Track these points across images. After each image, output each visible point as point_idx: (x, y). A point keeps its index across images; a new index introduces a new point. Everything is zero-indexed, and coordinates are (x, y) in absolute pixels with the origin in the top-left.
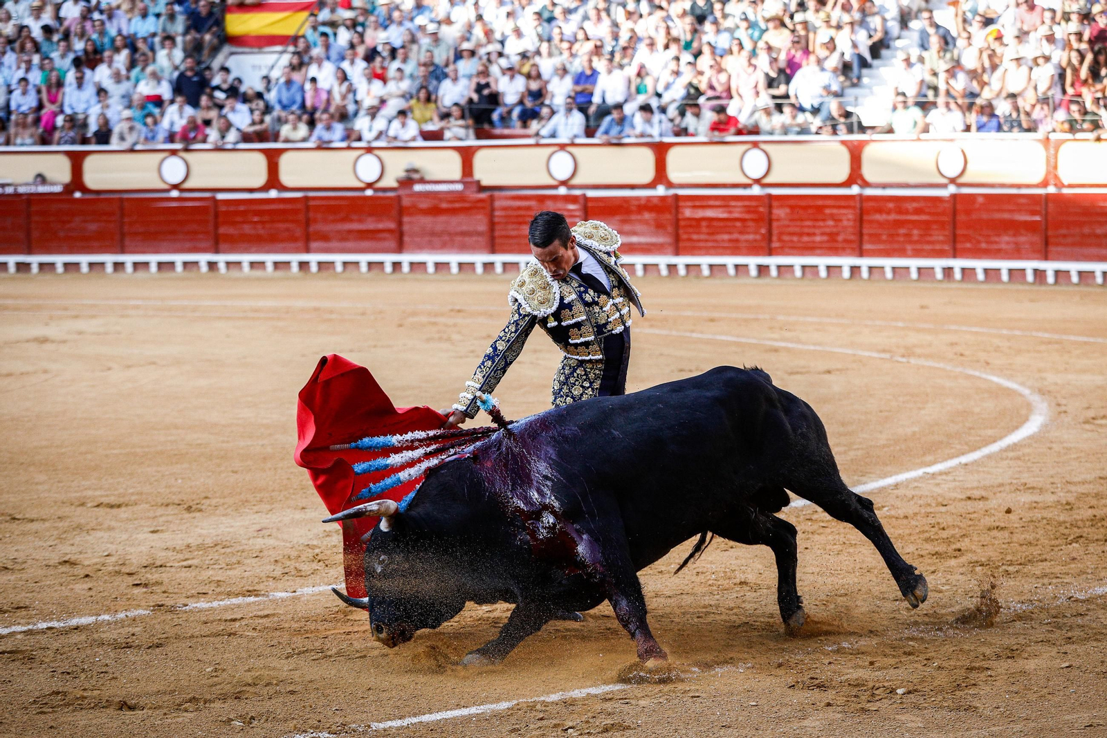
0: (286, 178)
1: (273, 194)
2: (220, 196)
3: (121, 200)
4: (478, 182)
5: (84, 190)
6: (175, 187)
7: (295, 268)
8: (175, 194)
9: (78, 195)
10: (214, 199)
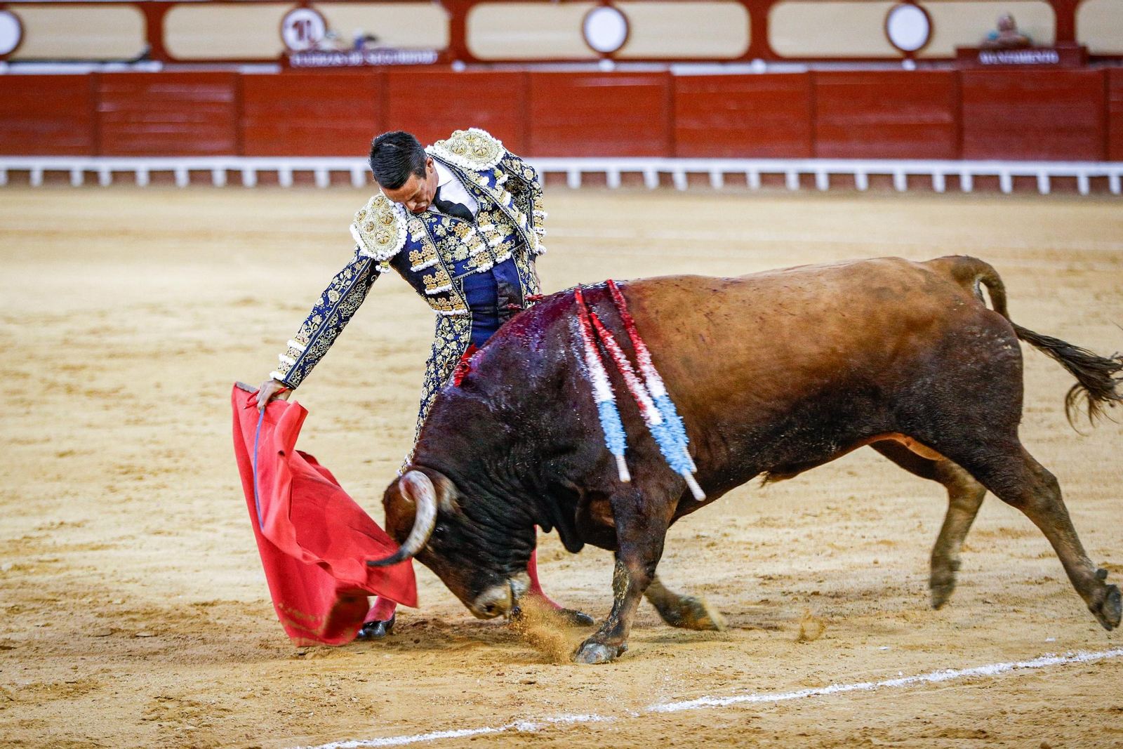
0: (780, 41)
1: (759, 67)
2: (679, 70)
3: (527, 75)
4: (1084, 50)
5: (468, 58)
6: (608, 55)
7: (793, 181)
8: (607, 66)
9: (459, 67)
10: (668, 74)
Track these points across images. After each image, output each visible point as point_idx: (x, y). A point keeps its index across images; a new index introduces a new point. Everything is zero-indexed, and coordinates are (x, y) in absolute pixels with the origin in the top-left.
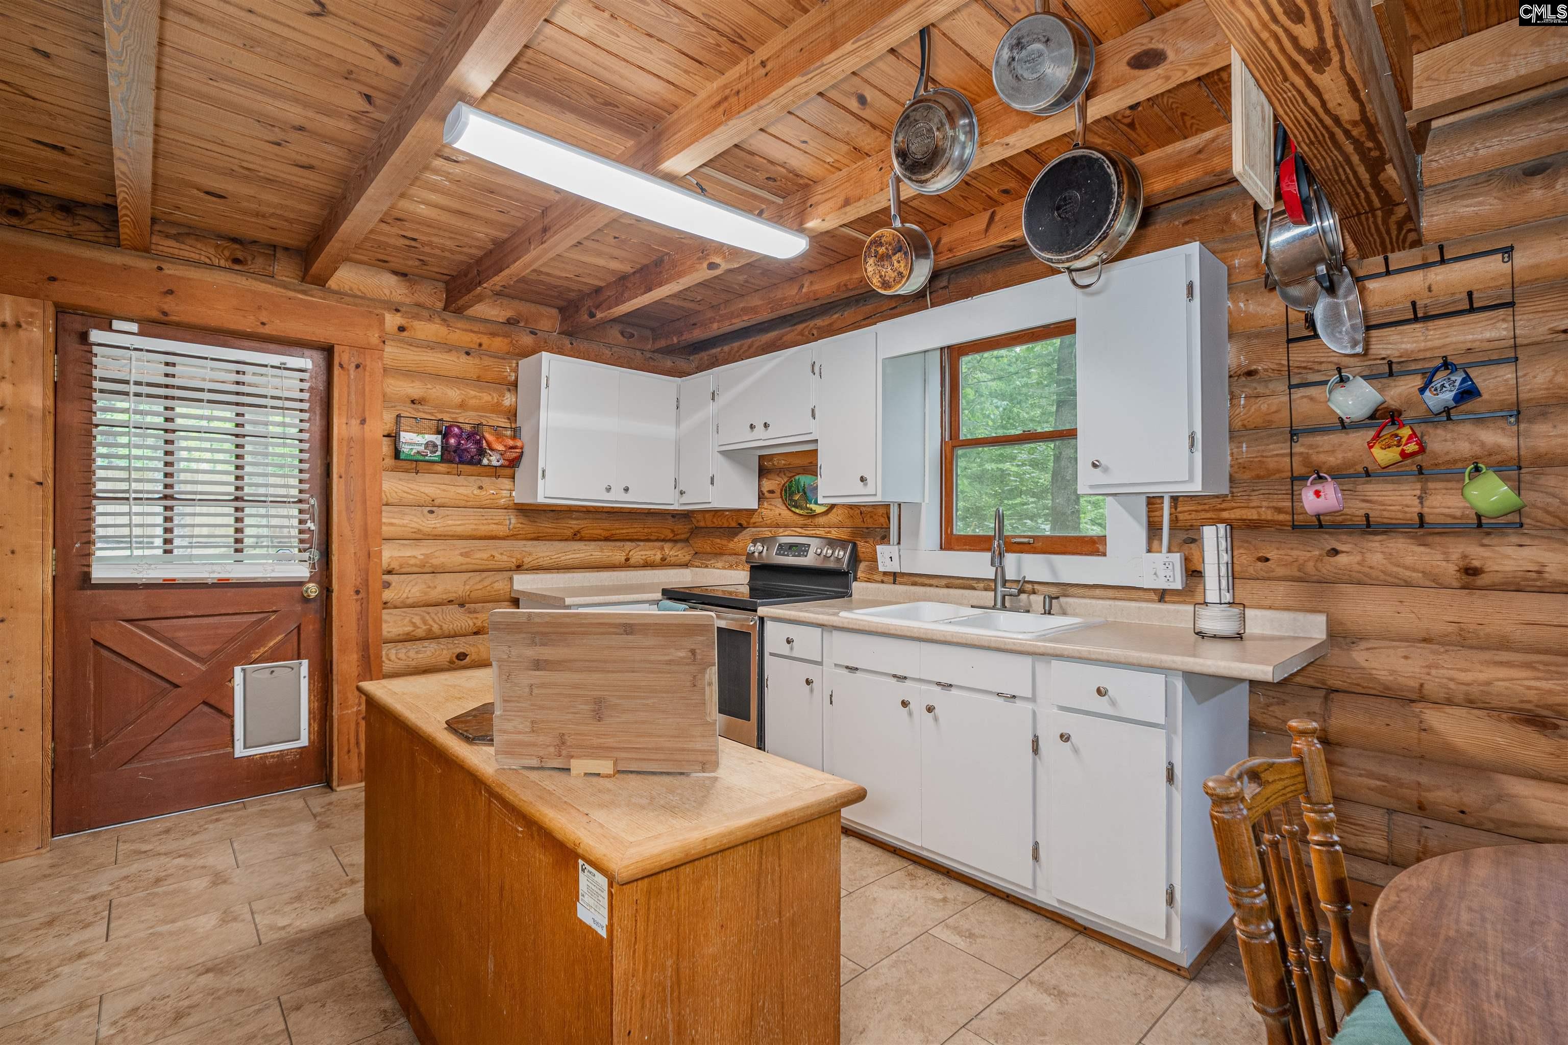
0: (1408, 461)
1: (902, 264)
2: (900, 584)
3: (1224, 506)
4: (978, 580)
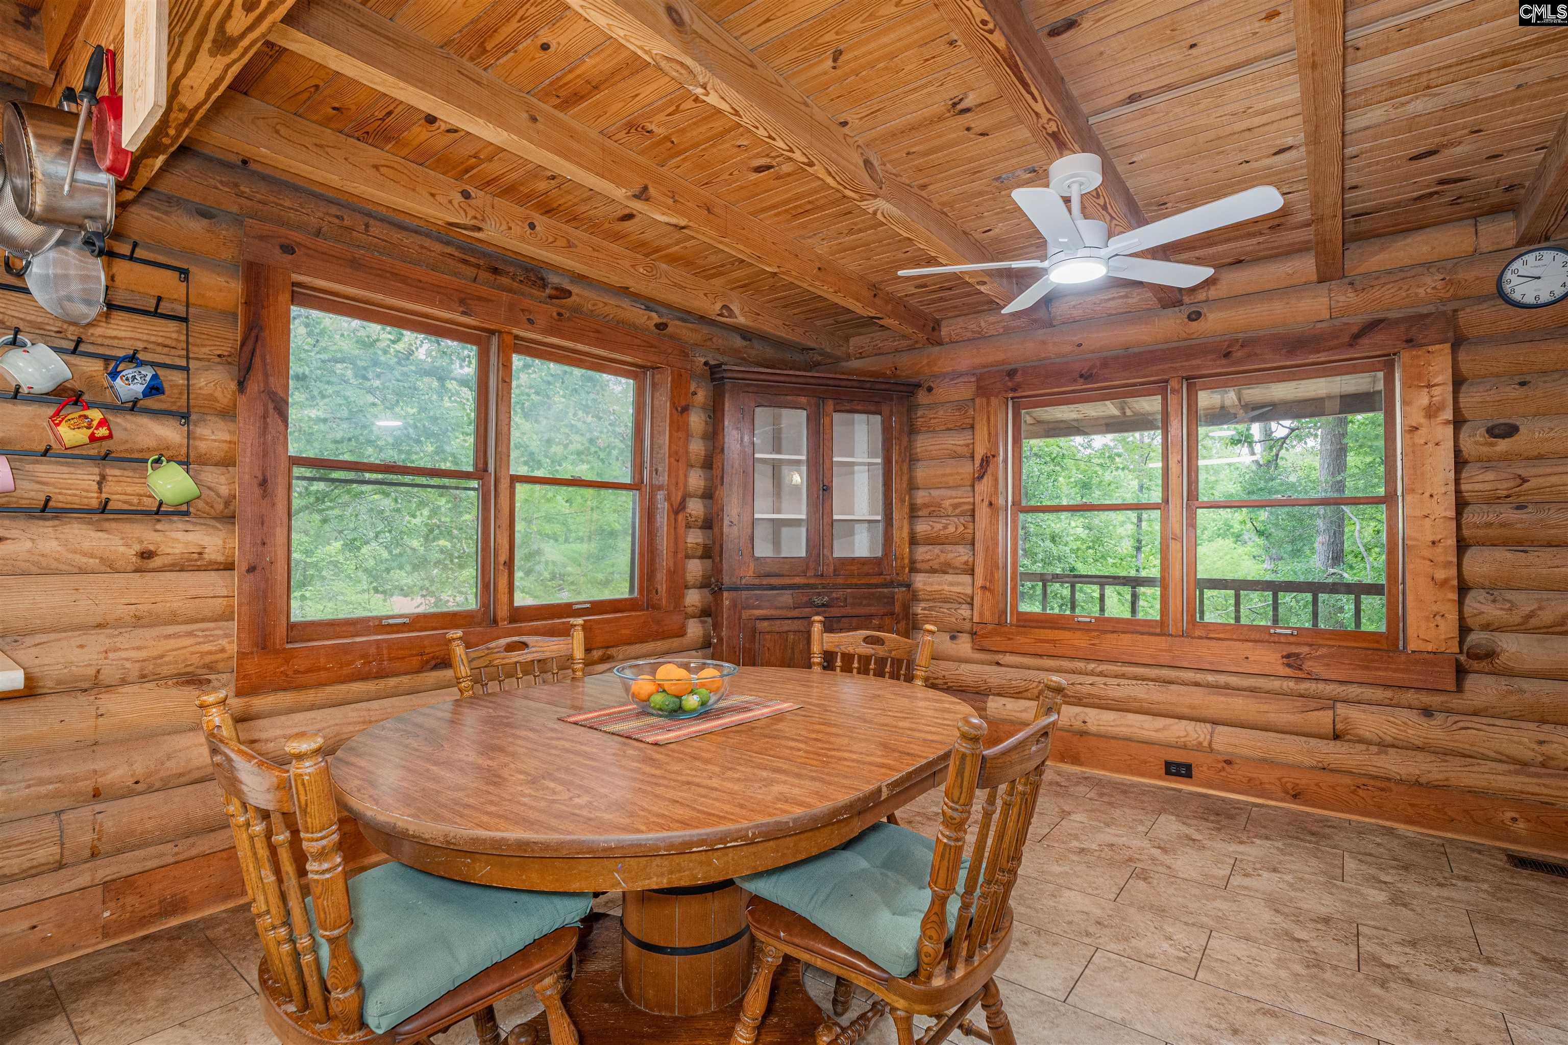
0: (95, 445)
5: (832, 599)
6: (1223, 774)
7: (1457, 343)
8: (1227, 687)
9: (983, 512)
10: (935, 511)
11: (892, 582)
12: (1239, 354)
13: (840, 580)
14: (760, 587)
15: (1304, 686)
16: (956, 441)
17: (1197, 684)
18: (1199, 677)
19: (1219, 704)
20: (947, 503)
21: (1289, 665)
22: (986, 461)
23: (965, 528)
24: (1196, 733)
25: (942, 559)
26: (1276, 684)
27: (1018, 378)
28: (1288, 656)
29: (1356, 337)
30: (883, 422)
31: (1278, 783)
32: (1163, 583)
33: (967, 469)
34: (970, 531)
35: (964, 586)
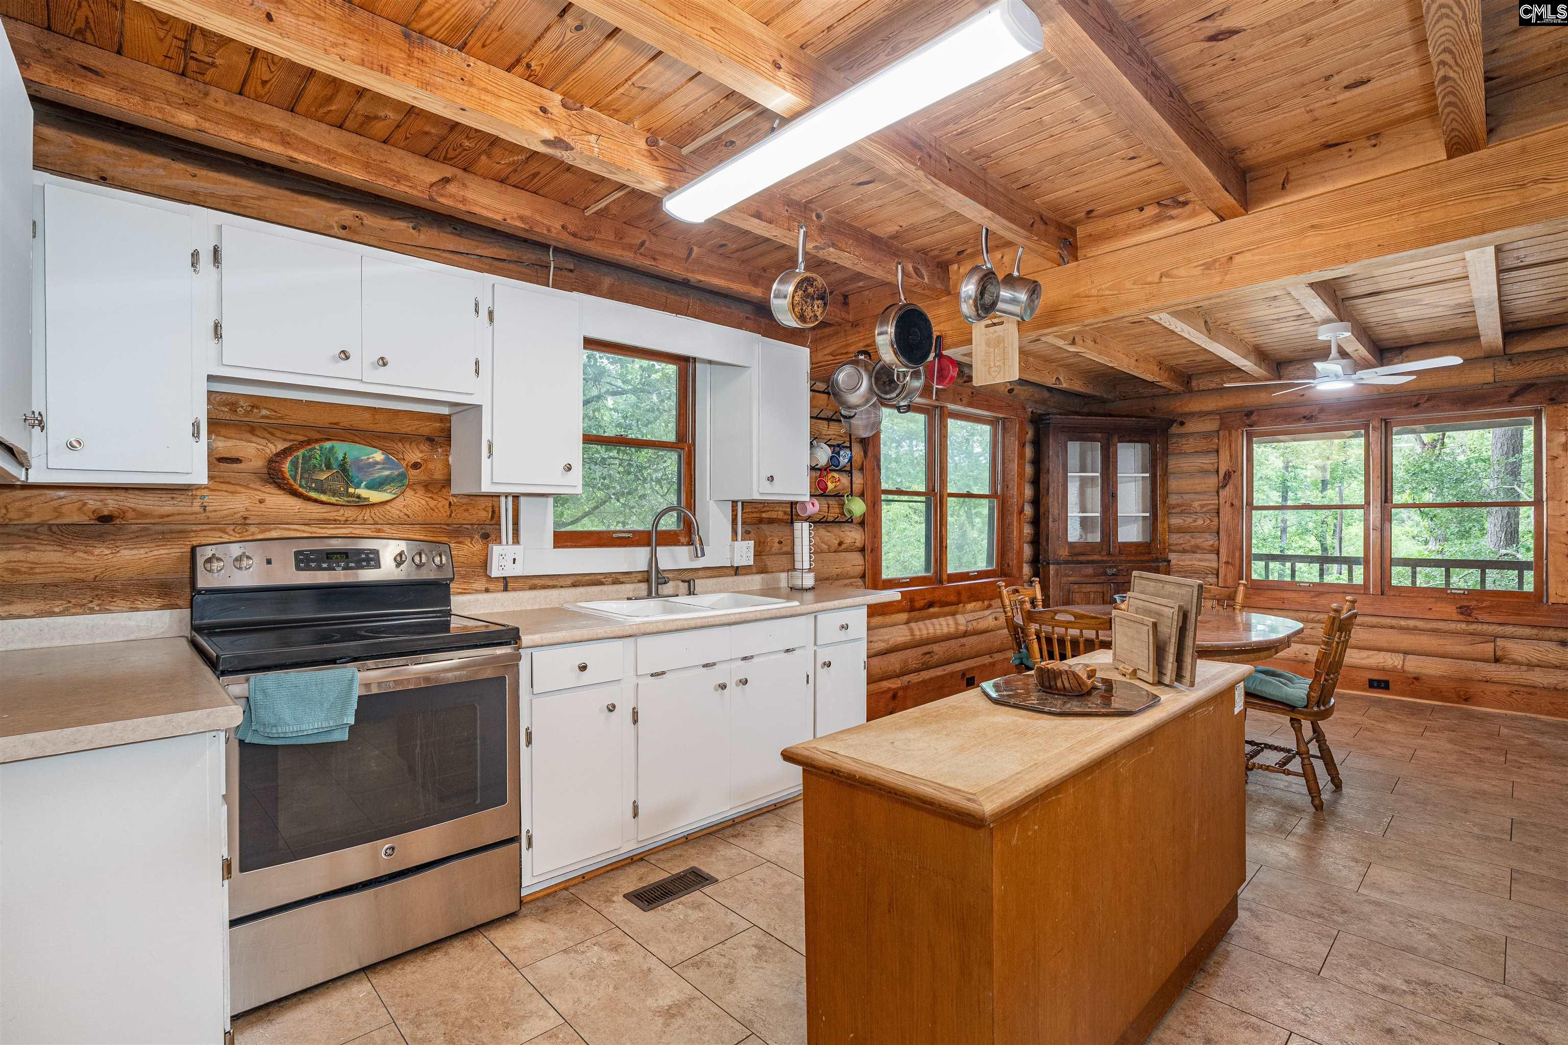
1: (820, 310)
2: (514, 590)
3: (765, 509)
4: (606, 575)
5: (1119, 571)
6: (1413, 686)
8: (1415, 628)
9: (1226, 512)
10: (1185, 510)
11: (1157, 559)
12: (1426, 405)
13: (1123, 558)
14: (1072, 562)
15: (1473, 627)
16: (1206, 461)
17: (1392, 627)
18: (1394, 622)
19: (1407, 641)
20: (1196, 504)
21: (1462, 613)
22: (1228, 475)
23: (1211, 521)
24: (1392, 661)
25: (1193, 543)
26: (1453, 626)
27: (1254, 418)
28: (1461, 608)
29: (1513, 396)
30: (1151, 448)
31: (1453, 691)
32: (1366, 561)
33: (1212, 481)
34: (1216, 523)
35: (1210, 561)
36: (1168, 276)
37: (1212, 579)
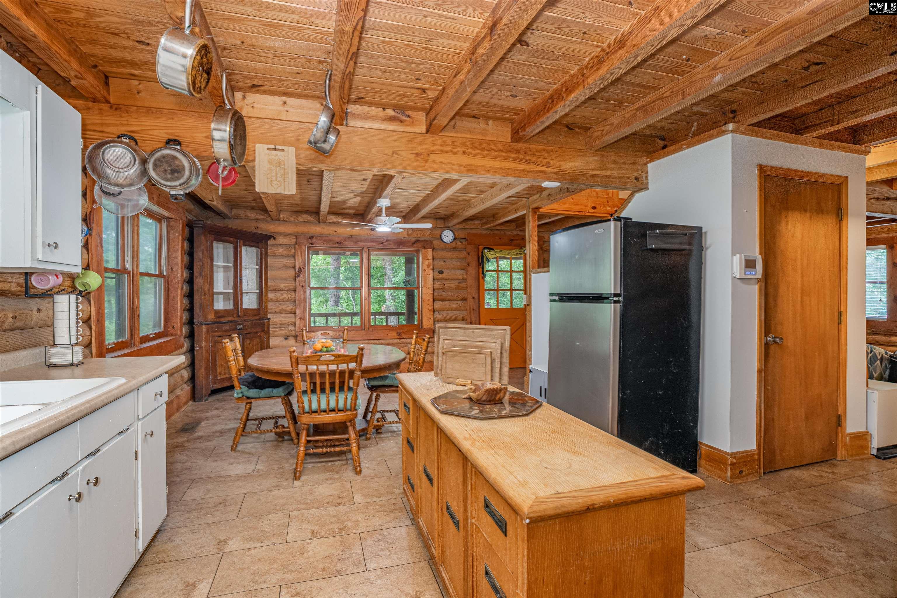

==========

- **Activity**
Give the records as a Markdown table with columns No. and Line, from the line with "5: (832, 599)" up to and including the line with "21: (1289, 665)", leaving out blank lines.

- **Expected answer**
| No. | Line |
|---|---|
| 1 | 5: (832, 599) |
| 2 | 6: (1223, 774) |
| 3 | 7: (1457, 343) |
| 4 | 8: (1227, 687) |
| 5 | 9: (983, 512) |
| 6 | 10: (935, 511) |
| 7 | 11: (892, 582) |
| 8 | 12: (1239, 354) |
| 9 | 13: (840, 580) |
| 10 | 14: (760, 587) |
| 11 | 15: (1304, 686) |
| 12 | 16: (956, 441) |
| 13 | 17: (1197, 684) |
| 14 | 18: (1199, 677) |
| 15 | 19: (1219, 704) |
| 16 | 20: (947, 503) |
| 17 | 21: (1289, 665) |